Learn about archiving and purging, and capacity and scheduling planning, so you can configure archiving and purging on your system.

Archiving and Purging

Archiving and purging data on a regular basis is essential for the health of your Guardium® system. Archive preserves information for future use. Purge frees up space and speeds up access operations on the internal database. For the best performance, archive and purge all data that is not needed. For example, if you only need three moths of data on the Guardium appliance, archive and purge all data that is older than 90 days.

The Guardium archive function creates signed, encrypted files that cannot be tampered with. Archive files are transferred and stored on external systems such as file servers or storage systems. For more information about the encryption used for archives, see the File backup cipher section of Cipher suites.

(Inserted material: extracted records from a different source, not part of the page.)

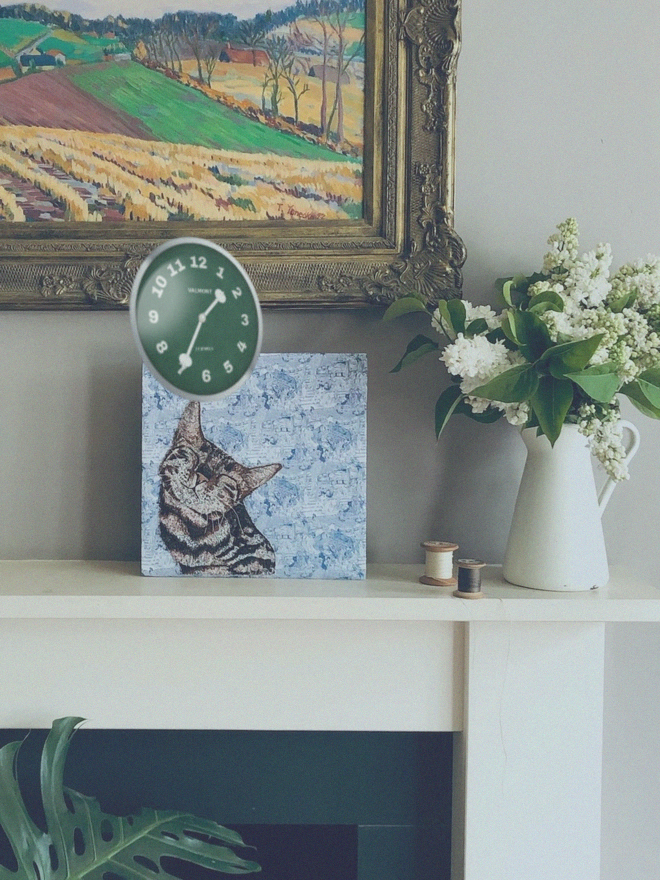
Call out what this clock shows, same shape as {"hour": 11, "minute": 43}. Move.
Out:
{"hour": 1, "minute": 35}
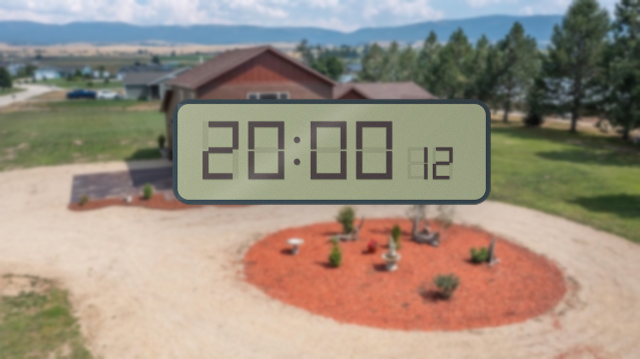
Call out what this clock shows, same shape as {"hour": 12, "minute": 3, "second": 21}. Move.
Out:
{"hour": 20, "minute": 0, "second": 12}
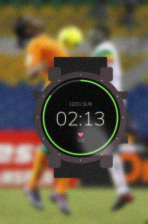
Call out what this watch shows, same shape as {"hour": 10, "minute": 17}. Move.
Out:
{"hour": 2, "minute": 13}
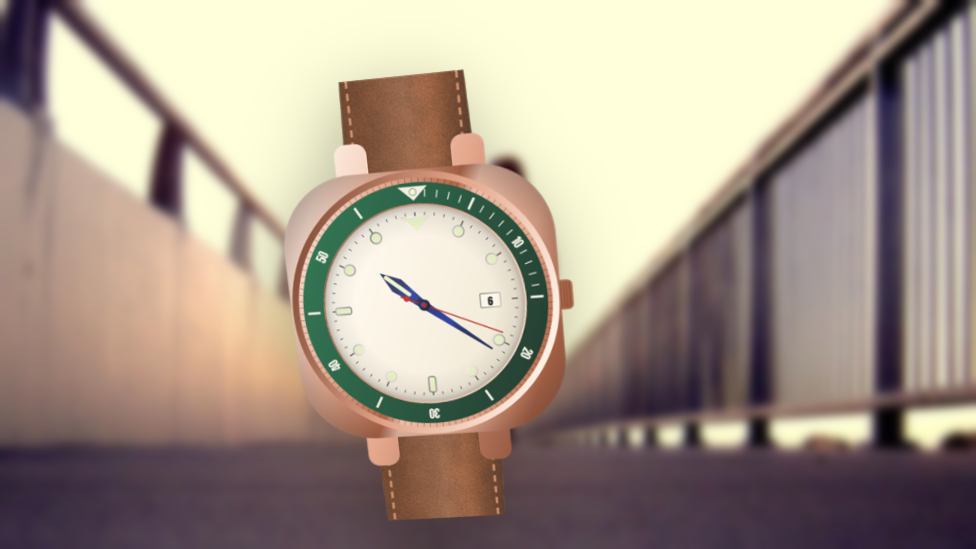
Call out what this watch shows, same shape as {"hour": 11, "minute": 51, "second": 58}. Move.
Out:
{"hour": 10, "minute": 21, "second": 19}
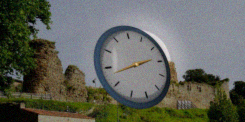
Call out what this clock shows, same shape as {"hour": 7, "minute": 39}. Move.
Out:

If both archive and purge are scheduled, purge runs after archive.

Data that was archived on a collector can be restored either on another collector or an aggregator server. Data that was archived on an aggregator cannot be restored on a collector.

The export, archive, and purge functions can work on the same data, but not the same date ranges. For example, you may want to export and archive all information older than one day and purge all information older than one month, thereby always leaving one month of data on the sending unit.

Data retention

Data retention policies vary widely from depending on your system and your needs. Factors to consider include:
  • Required rentention time
  • Amount of stored data/day
  • Disk size

You could decide to keep seven days of data on the collectors, and to maintain the data on the aggregators for a much longer period.

For disaster recovery: keep a rolling two-weeks worth of daily archives from the managed collectors.

Note: If you have stand-alone collectors, maintain daily archives according to your data retention policy.

For historical investigation or auditing purposes, maintain daily archives from the collectors for the period that is required by your auditing or corporate data-retention policies.

Archiving from collectors versus aggregators

Archive is required if you ned to store more data than your disk allows. You can archive from either collectors or aggregators. There are advantages and disadvantages to both. It comes down to what works best for you. After data is successfully archived, it can be purged from the Guardium appliance.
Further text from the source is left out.